METRICS

TiVo says it will accommodate advertisers looking for more of its data on who watched what sort of programming – including advertising – by doubling the amount of households whose set-top boxes are included in the sample audience. Selling ratings data is seen by TiVo as being a big source of additional revenue.

PRNewswire will begin offering metrics around where and how the press releases companies issue through it are picked up online. That includes blog posts and more. PRN will then help companies who have a press release that doesn’t get wide pick-up figure out how to make the release rank higher among search results.

MEDIA

180 newspapers across the country have agreed to co-brand their online real-estate sections with Zillow.com. The papers are apparently looking to offload more of the heavy lifting and figured adding Zillow’s search and other functionality was a good place to start.

SOCIAL NETWORKING

Blog publisher/ad network Glam Media has launched Tinker, a new tool that aggregates Twitter conversations based on keywords and putting them into a single stream people can customize or simply follow.

Andrew Goodman asks the provocative question: Is Guy Kawasaki ruining Twitter? Well worth reading.

Facebook and Adobe have partnered to bring Flash to the developer platform for Facebook apps. Cause the world needs more Flash.

I’m whole-heartedly with Stephen Baker, who says he has no interest in functionality like a “vote up/down” button being added to Twitter, saying it’s just going to cause more problems than it solves.

Twitter says it’s going to do as good a job as it can in disclosing paid relationships, something that’s important to note as it enters into more of just those sort of relationships.

I’m guessing no, the average Facebook users doesn’t quite understand what they’re sharing when they log in to others sites with Facebook Connect.
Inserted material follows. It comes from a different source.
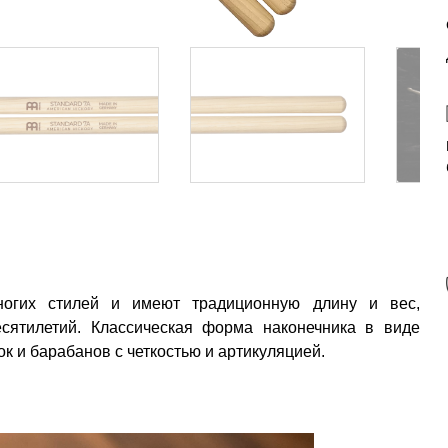
огих стилей и имеют традиционную длину и вес,
сятилетий. Классическая форма наконечника в виде
к и барабанов с четкостью и артикуляцией.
But I’m also guessing they wouldn’t care all that much if they did because it’s so convenient and online users have shown they’re increasingly fine with their data being used for better ad targeting.

ADVERTISING

Google is shuttering their AdSense for Video units, their program that allowed site publishers to post YouTube videos containing ads, at the end of April. This doesn’t effect the placement of video ads through AdSense, though, so don’t worry.

As part of their deal to post short-form video on YouTube, ABC/Disney will also be able to sell in-stream ads on those videos.

Advertisers and TV networks are beginning to take a less adversarial stance toward DVRs and the audience that uses them. Granted, that means a rise in product placement, ads that take over the bottom third of the screen for 30 seconds and other such tactics, but at least they’ve started adapting to the new reality rather than flailing against it.

A study commissioned by a print publisher and distributor of television programming says that print and TV ads have higher ROI than online advertising. Shocker.

The lead in this story about how cable companies are looking into more web-based functionality and viewing is buried. The real meat of the piece is that cable companies want more interactivity through set-top boxes because it means there’s potential for more interactive commercials to be distributed.

Broadcast networks saw online advertising revenue top $1 billion in 2008, a 36% increase over 2007.

ONLINE VIDEO

Hulu is growing in terms of visitors and overall audience but the advertising dollars aren’t growing at the same clip. It’s falling prey, unfortunately, to still being seen as “experimental” by buyers as well as the fact that the high-quality online video market is expanding on an almost daily basis.

YouTube is making a play for more of that professionally-produced – and therefore safe for brand advertisers – content by redesigning in such a way to clearly give that sort of content its own section, away from all the user-generated stuff. It’s clearly a response to Hulu and other sites and might wind up being a turning point in what kind of video gets posted to the site.

PUBLIC RELATIONS

Hmmm. A new survey says clients aren’t doing all that great in communicating goals and other important information to their agencies.

Jeremiah Owyang wonders what would happen if PR agencies started representing user communities instead of brands. This is kind of ridiculous since it fails to ask the questions of 1) What would these communities need an agency for, 2) Who’s the lead contact with the agency, 3) What can the agency do that the communities can’t, 4) Who’s going to pay the agency and about 17 others that I don’t have the time to go into.